The initial responses to local violence by the Burkinabé state failed to curb its spread and the activity of jihadist groups. Nor do they appear to have restored confidence among local populations, that fear the army’s abuses no less than they do those perpetrated by the jihadists. The competition in the exercise of violence demonstrates that a military response alone will be unable to bring about an even relative appeasement of local tensions. Nor can it check the dynamics whereby jihadi groups have become settled in the region, grafting themselves onto a critical socio-economic situation and a local history of violence. Faced with this developing insurrectional context, and within an alarming regional security dynamic, the Burkinabé state appears to have chosen a military-first solution in the East—if not a military-only one. While military “combing” operations have enabled “neutralizing” some fighters, they cannot provide a long-term solution.

The emergence of a religious political register linked to jihad therefore needs to be contextualized within the local dynamics that govern it. Armed groups have proved able to insert themselves within the economic and social fabric of the region, taking advantage of favorable circumstances and geography. The roots of armed opposition to the state, and of the attraction of these groups, are above all to be found in the abandonment, dispossession and marginalization felt by the local population.

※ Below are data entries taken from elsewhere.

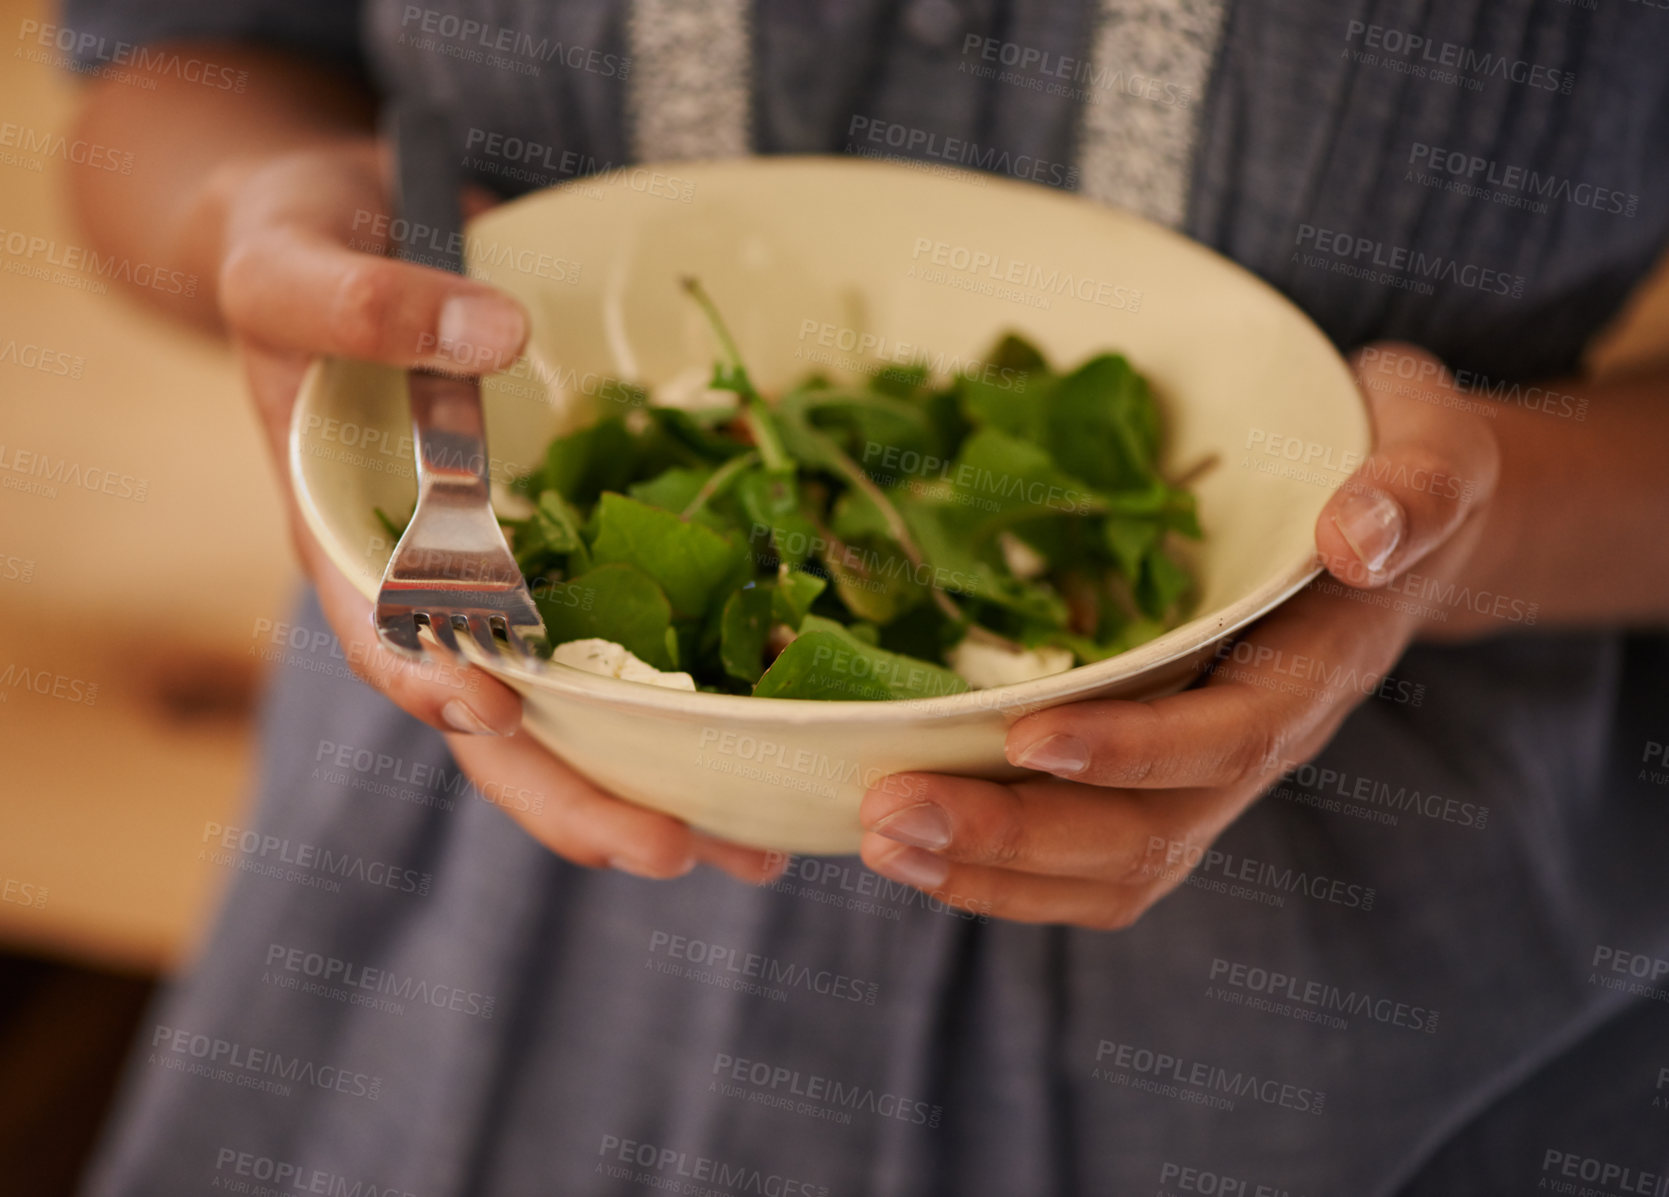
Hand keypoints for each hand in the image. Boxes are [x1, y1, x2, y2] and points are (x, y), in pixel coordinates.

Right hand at [217, 141, 779, 883]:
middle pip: (497, 721)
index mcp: (345, 545)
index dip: (434, 684)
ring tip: (754, 848)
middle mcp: (430, 586)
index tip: (496, 712)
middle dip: (577, 793)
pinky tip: (769, 740)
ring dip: (655, 783)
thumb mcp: (293, 263)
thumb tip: (491, 334)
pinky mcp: (574, 549)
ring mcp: (506, 579)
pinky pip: (633, 633)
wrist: (346, 233)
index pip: (384, 640)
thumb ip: (363, 302)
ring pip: (577, 707)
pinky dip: (692, 694)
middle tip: (674, 852)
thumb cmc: (295, 253)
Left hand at [857, 344, 1501, 927]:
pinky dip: (1007, 871)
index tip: (1029, 736)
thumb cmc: (1401, 469)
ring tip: (881, 842)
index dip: (1134, 749)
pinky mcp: (1165, 774)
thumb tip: (1353, 539)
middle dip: (1019, 835)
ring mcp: (1210, 770)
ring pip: (1115, 866)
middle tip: (893, 814)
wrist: (1403, 531)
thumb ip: (1414, 487)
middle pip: (1150, 831)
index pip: (1228, 735)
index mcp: (1319, 667)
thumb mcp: (1437, 448)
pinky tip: (918, 846)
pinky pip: (1095, 857)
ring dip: (995, 871)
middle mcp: (1262, 737)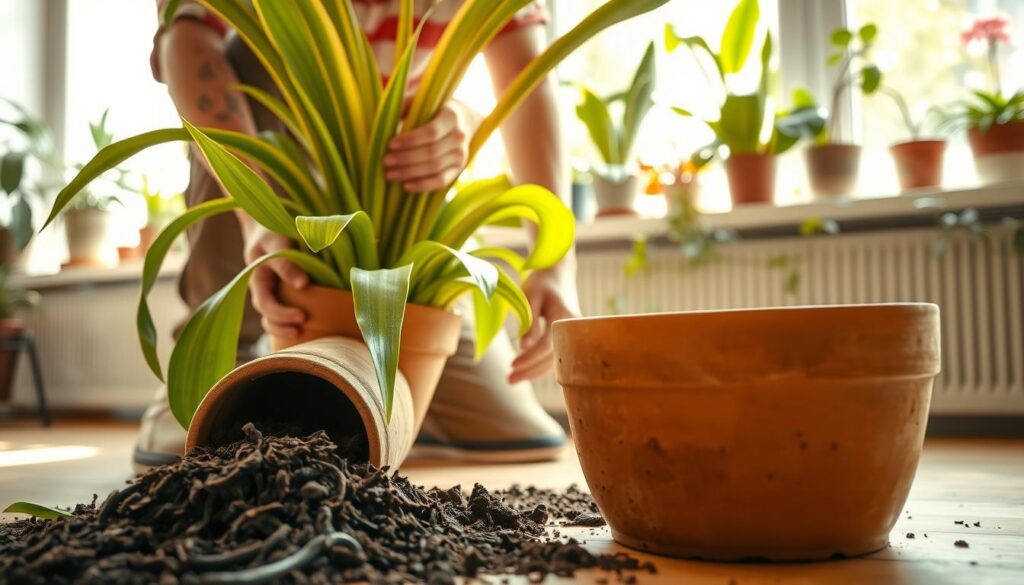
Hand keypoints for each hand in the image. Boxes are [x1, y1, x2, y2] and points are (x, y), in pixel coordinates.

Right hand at [242, 221, 308, 338]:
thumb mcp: (276, 240)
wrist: (265, 229)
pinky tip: (304, 333)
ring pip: (268, 318)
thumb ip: (286, 260)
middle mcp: (260, 288)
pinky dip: (287, 327)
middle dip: (282, 318)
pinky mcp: (279, 299)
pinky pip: (278, 318)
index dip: (282, 301)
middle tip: (303, 318)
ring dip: (281, 328)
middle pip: (265, 310)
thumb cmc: (273, 232)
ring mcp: (268, 295)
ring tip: (299, 333)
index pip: (266, 293)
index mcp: (257, 275)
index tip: (304, 286)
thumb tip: (303, 284)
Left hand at [384, 101, 477, 192]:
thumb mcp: (422, 100)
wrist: (463, 120)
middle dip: (405, 158)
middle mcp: (459, 137)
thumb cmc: (434, 109)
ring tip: (390, 174)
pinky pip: (441, 181)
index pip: (431, 133)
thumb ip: (405, 105)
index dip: (410, 140)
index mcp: (451, 117)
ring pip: (434, 168)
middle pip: (431, 152)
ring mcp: (461, 155)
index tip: (390, 144)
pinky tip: (406, 186)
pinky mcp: (458, 169)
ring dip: (410, 173)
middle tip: (385, 161)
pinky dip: (423, 185)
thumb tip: (384, 117)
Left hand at [509, 267, 580, 383]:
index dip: (530, 357)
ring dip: (534, 372)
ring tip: (512, 379)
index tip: (512, 365)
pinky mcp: (569, 338)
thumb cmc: (541, 282)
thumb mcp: (530, 296)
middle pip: (552, 357)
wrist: (558, 273)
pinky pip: (556, 356)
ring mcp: (573, 335)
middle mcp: (573, 329)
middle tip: (508, 380)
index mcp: (564, 316)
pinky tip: (526, 372)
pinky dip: (541, 365)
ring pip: (555, 360)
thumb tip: (524, 348)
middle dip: (530, 371)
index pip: (547, 344)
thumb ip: (529, 321)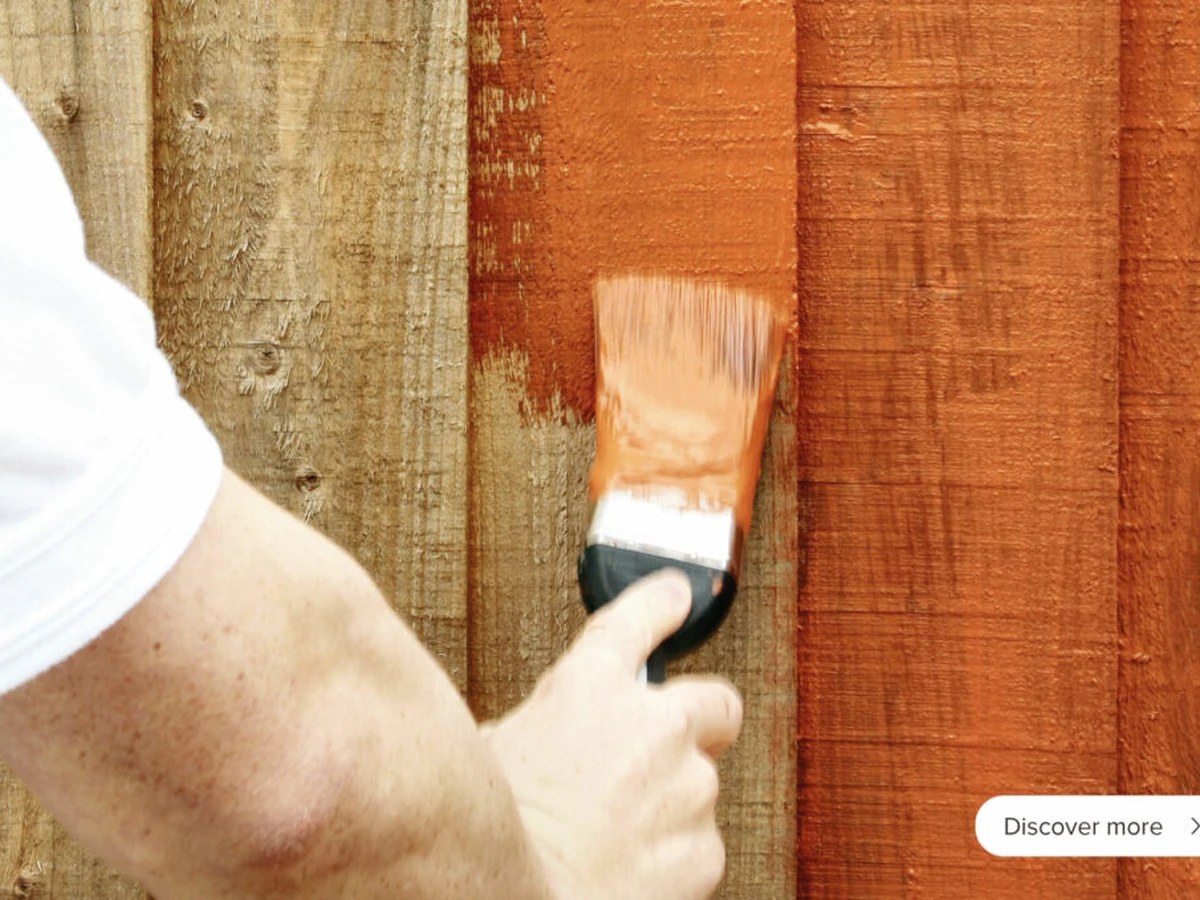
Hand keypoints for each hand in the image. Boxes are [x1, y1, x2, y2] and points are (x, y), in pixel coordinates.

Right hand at [480, 570, 743, 899]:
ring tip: (615, 833)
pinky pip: (699, 846)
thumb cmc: (495, 829)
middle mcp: (652, 726)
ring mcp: (687, 787)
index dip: (662, 603)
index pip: (640, 618)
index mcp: (589, 686)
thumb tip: (553, 733)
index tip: (675, 595)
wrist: (514, 898)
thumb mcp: (499, 745)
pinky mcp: (703, 849)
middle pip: (714, 702)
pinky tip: (626, 867)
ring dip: (671, 803)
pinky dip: (673, 858)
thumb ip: (549, 723)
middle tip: (662, 751)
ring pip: (701, 786)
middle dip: (699, 723)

Locals are confronted with an economic struggle for natural resources in which they feel disadvantaged by foreign forces, embodied by the large mining companies, the private natural parks, state officials, and internal immigration.

Finally, the situation in Eastern Burkina Faso is symptomatic of Sahel-wide dynamics of state recomposition, where state institutions increasingly appear confined to urban and suburban zones. Faced with rising violence, state administration, local elected bodies, security forces and state services withdraw to capitals and medium-sized cities (in this case, Ouagadougou and Fada N’Gourma). Once past the security positions at the edge of these areas, rural areas have become inaccessible or governed through violence, whether this is exercised by groups the state can use as proxies—or by other groups fighting the state itself.